The advantages of task-specific workers is that they don't necessarily have to impact the operation of any of the other workers. This allows a system to be extended much quickly and easily than something that's more tightly bound up within an application framework.

Webcrawling diagram2
Add Additional Workers to Extend Capabilities

The process of orchestrating these tasks is made easier by other IronWorker features such as scheduling and max_concurrency as well as by using IronMQ to create the right flow between processes and IronCache to provide easy ways to share state and store global data.

The combination of Nokogiri, one of the top HTML parsers, and IronWorker, an elastic task queue, provide a great combination for getting a lot of crawling done. Add in the other capabilities above and you have a platform that would have been out of reach for most teams just a few years ago.

Breaking Work Into Discrete Tasks and Workload Units

The core part of performing any type of work at scale is to break the work into discrete tasks and workload units. This allows the workload to be distributed easily across a set of servers. Monolithic architectures and tight bindings between processes make it difficult to move the work to elastic distributed environments.

▸ INFORMATION SHOWN
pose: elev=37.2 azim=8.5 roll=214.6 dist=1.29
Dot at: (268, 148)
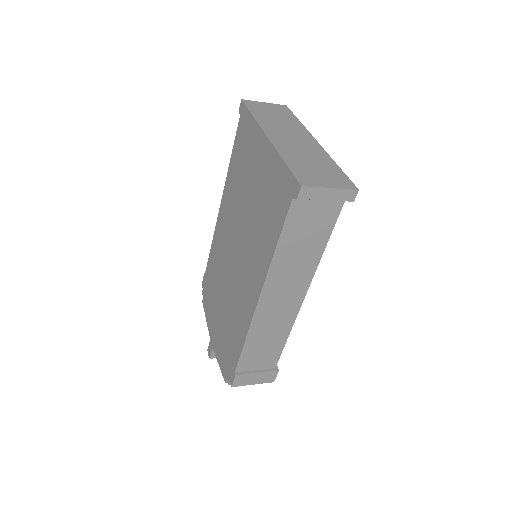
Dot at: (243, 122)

▸ GIVEN TASK A
List every named software product or service mentioned in the passage on web crawling with IronWorker.
▸ GIVEN TASK B
Continue the passage on web crawling with IronWorker, picking up after its final sentence.

▸ WRITTEN ANSWER A
Nokogiri, IronWorker, IronMQ, IronCache

▸ WRITTEN ANSWER B
In the case of web crawling, breaking the work up involves creating workers for specific tasks – in the base case, one worker to crawl and collect pages from sites and another worker to pull out specific page attributes from the pages.

Webcrawling diagram3
Separate Workers – Separate Functions

The other part of the process – the distribution of work across a cloud infrastructure – is where a task queue or worker system comes in. A task queue can either slot into an application as a scale component or it can be a stand-alone middleware layer within a distributed cloud-based system. In the case of the latter, different applications or triggers are queuing up tasks instead of a single application. A task queue – like Iron.io’s IronWorker service – manages the provisioning of resources and monitoring and distribution of jobs across a large set of servers. Developers just need to worry about creating and initiating tasks and the task queue performs the overhead of distributing and executing the tasks.

Tightly Coupled Workers -> Reduced Agility

In a model where one worker performs one task and then passes work off to another, it’s certainly possible to have the first worker queue one or more instances of the second worker. This is a simple way to handle things and is generally fine for limited flows and modest workloads.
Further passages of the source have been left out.